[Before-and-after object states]

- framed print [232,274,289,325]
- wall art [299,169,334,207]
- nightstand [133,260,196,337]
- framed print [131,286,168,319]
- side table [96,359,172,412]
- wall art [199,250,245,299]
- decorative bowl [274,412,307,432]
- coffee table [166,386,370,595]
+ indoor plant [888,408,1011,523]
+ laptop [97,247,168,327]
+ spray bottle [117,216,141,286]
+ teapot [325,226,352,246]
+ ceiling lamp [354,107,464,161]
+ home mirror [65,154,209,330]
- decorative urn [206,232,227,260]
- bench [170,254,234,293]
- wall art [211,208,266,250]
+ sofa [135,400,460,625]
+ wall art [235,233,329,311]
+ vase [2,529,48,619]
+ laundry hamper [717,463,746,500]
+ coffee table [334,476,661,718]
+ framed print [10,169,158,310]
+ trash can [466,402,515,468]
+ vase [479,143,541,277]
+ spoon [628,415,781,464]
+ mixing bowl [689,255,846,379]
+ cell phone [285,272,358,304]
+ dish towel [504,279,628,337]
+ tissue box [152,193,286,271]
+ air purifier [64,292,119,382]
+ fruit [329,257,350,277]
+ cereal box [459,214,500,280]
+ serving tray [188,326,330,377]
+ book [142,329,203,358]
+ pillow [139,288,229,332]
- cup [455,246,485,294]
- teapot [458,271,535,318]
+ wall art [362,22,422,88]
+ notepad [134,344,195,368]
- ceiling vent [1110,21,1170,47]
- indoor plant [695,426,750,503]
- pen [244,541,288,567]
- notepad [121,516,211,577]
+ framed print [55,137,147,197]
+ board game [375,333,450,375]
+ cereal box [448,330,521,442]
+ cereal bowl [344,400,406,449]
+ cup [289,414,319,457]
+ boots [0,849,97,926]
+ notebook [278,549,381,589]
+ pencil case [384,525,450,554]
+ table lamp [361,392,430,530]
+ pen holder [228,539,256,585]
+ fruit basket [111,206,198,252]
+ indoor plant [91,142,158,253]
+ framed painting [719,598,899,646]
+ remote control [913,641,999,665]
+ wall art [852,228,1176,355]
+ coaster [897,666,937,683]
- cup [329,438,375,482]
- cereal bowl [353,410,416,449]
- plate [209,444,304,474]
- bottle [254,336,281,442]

GOAL OF THE EXERCISE
All entries must be repeated verbatim.

WRITTEN REPLY
- framed print [232,274,289,325]
- wall art [299,169,334,207]
- nightstand [133,260,196,337]
- framed print [131,286,168,319]
- side table [96,359,172,412]
- wall art [199,250,245,299]
- decorative bowl [274,412,307,432]
- coffee table [166,386,370,595]
+ indoor plant [888,408,1011,523]
+ laptop [97,247,168,327]
+ spray bottle [117,216,141,286]
+ teapot [325,226,352,246]
+ ceiling lamp [354,107,464,161]
+ home mirror [65,154,209,330]
- decorative urn [206,232,227,260]
- bench [170,254,234,293]
- wall art [211,208,266,250]
+ sofa [135,400,460,625]
+ wall art [235,233,329,311]
+ vase [2,529,48,619]
+ laundry hamper [717,463,746,500]
+ coffee table [334,476,661,718]
+ framed print [10,169,158,310]
+ trash can [466,402,515,468]
+ vase [479,143,541,277]
+ spoon [628,415,781,464]
+ mixing bowl [689,255,846,379]
+ cell phone [285,272,358,304]
+ dish towel [504,279,628,337]
+ tissue box [152,193,286,271]
+ air purifier [64,292,119,382]
+ fruit [329,257,350,277]
+ cereal box [459,214,500,280]
+ serving tray [188,326,330,377]
+ book [142,329,203,358]
+ pillow [139,288,229,332]
- cup [455,246,485,294]
- teapot [458,271,535,318]
+ wall art [362,22,422,88]
+ notepad [134,344,195,368]
- ceiling vent [1110,21,1170,47]
- indoor plant [695,426,750,503]
- pen [244,541,288,567]
- notepad [121,516,211,577]
+ framed print [55,137,147,197]
+ board game [375,333,450,375]
+ cereal box [448,330,521,442]
+ cereal bowl [344,400,406,449]
+ cup [289,414,319,457]
+ boots [0,849,97,926]
+ notebook [278,549,381,589]
+ pencil case [384,525,450,554]
+ table lamp [361,392,430,530]
+ pen holder [228,539,256,585]
+ fruit basket [111,206,198,252]
+ indoor plant [91,142,158,253]
+ framed painting [719,598,899,646]
+ remote control [913,641,999,665]
+ wall art [852,228,1176,355]
+ coaster [897,666,937,683]
- cup [329,438,375,482]
- cereal bowl [353,410,416,449]
- plate [209,444,304,474]
- bottle [254,336,281,442]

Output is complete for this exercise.